We’ll also get a good laugh out of “Kids,” now that life has aged us into a different perspective. Back in the ’60s, when our parents agreed with Mr. McAfee — “Why can’t they be like we were, perfect in ev’ry way?” — we rolled out eyes and didn’t believe it for a second. But now that many of us have had our own children who have been tattooed and body-pierced, we do feel that, comparatively speaking, we were perfect. The more things change…
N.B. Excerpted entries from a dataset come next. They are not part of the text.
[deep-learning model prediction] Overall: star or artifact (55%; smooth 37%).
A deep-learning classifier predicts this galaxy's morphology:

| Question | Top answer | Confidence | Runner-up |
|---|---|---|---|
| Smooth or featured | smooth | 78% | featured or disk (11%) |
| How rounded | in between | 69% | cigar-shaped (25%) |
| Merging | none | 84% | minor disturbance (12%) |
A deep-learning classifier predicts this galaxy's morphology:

Of course, the main objection I’ve heard to Birdie‘s selection for Encores! is that the organization is supposed to choose shows that aren’t likely for a Broadway revival. Well, maybe Birdie fits that criterion. Figures don’t lie: It hasn’t played the Main Stem since it closed in 1961, and a 42-year drought is one of the longest in this revival-packed era. Of the eight Tony-winning moneymakers that opened in the ’60s — Hallelujah, Baby! was a financial flop and doesn’t count — Birdie is the only one that hasn’t been revived anywhere between 41st and 54th Streets. Seven Tony losers from the same decade have also revisited Broadway, and Little Me has reappeared twice. The closest Birdie came was in 1991, when a Tommy Tune tour skirted the city. (That production was done on the cheap; something’s wrong when the actress playing the sedate Mrs. McAfee must double as vixen Gloria Rasputin.) Or maybe the closest brush we’ve had with the musical was the 1981 sequel Bring Back Birdie, about which I wrote 19 months ago. Yeah, it was a bomb, but you should have seen the excitement on the baby-boomers’ faces as they walked in. (Not when they walked out.)
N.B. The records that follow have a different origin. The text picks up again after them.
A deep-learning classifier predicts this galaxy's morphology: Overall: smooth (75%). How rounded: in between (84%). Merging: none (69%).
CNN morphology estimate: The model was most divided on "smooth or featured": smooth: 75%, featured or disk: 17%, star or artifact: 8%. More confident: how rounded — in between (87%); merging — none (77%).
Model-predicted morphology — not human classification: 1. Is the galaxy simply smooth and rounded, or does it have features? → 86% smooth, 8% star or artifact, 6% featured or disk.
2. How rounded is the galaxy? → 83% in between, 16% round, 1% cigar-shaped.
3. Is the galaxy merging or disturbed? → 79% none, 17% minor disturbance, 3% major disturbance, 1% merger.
That excitement will be back in place when they get the real thing, what with 23 more years of nostalgia under their belts. And maybe, we will see a full-fledged revival if the show does well enough at Encores! So bring back the real Birdie and — to paraphrase Brooks Atkinson’s famous line from his 1960 Times review — the audience will once again be beside itself with pleasure. And how about Dick Van Dyke and Chita Rivera doing cameos as the mayor and his wife? (No, wait a minute. That means Chita would have to fall down, and we don’t want her to risk hurting herself. On the other hand, after that automobile accident in which two dozen pins were put in her leg and she recovered brilliantly, nothing can apparently keep this lady down.)

Whomever they get, let’s all see Birdie the way it was before we’re subjected to the proposed movie version that will update it to the world of hip-hop. The idea that, someday, that version may be presented on stage is what really worries me.